Clinically significant change was introduced in the same 1984 paper by Jacobson, Follette & Revenstorf. However, this is different, not about whether the change is greater than might be expected by simple measurement unreliability and solely about the state the person achieves. Clinically significant change is is change that has taken the person from a score typical of a problematic, dysfunctional, patient, client or user group to a score typical of the "normal" population. Jacobson, Follette & Revenstorf (1984) offer three different ways of working this out. Their methods (A) and (B) are straightforward though there are questions about what referential data to use for the "normal" mean and s.d. and there is a question whether you should use your own data for the "problem" group (I believe you should, with an only mildly disturbed group this can make it difficult to show clinically significant change).

However, there is a final twist on their method (C) which is what you do if the s.d.s for the "problem" and the "normal" groups are not equal.
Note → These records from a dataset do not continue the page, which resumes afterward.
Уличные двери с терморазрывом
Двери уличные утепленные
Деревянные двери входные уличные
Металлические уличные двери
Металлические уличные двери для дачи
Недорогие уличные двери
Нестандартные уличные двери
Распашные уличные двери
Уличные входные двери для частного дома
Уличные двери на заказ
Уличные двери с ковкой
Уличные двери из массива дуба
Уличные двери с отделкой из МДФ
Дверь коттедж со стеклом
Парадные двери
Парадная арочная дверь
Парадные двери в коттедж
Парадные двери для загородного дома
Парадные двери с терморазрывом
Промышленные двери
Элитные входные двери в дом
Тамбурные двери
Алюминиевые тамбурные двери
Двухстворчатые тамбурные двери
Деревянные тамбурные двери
They suggest you take the distance of the criterion from the "problem" and "normal" means in terms of the pertinent s.d.s, i.e.:
(crit_c - mean(patients))/stdev(patients) = (mean(normative data) - crit_c)/stdev(normative data) (if the measure is a "health" measure i.e. higher scores, better state)
this gives:
crit_c = (stdev(normative data)*mean(patients) + stdev(patients)*mean(normative data))/(stdev(normative data) + stdev(patients))
(this is the same whether the measure is positively, i.e. health, tuned, or negatively, i.e. problem, tuned).

This arithmetic is really trivial but I hate arithmetic so I've written a little Perl program to calculate this for you:

More interestingly, at least for those who want to see the picture of the cutting points, I've written an R program that plots the two distributions and three cutting points:

Putting them together

When summarising results you are clearly particularly interested in any people who got reliably worse: all good services recognise they don't always succeed and this is a good criterion on which to select out cases for a some clinical review. Then you are interested in people who got reliably better but not clinically significantly so. This may be because movement into the "normal" range is unrealistic or because your clinic sees people who are not so different from "normal" that that change is easily achieved. Then you are similarly interested in those who got clinically significantly, but not reliably, better. This suggests they were near enough to the boundary between "problem" and "normal" groups to start with that the clinically significant improvement is unreliable (which may mean it likely to relapse). Finally, the people you are interested in most are those who showed both reliable andclinically significant improvement. Those who changed most are clearly the ones you might select for positive clinical case review.

Final caveat

Always remember that measures only measure part of the human condition and don't always do that well. Such methods should always be used in parallel with other ways of reviewing clinical work.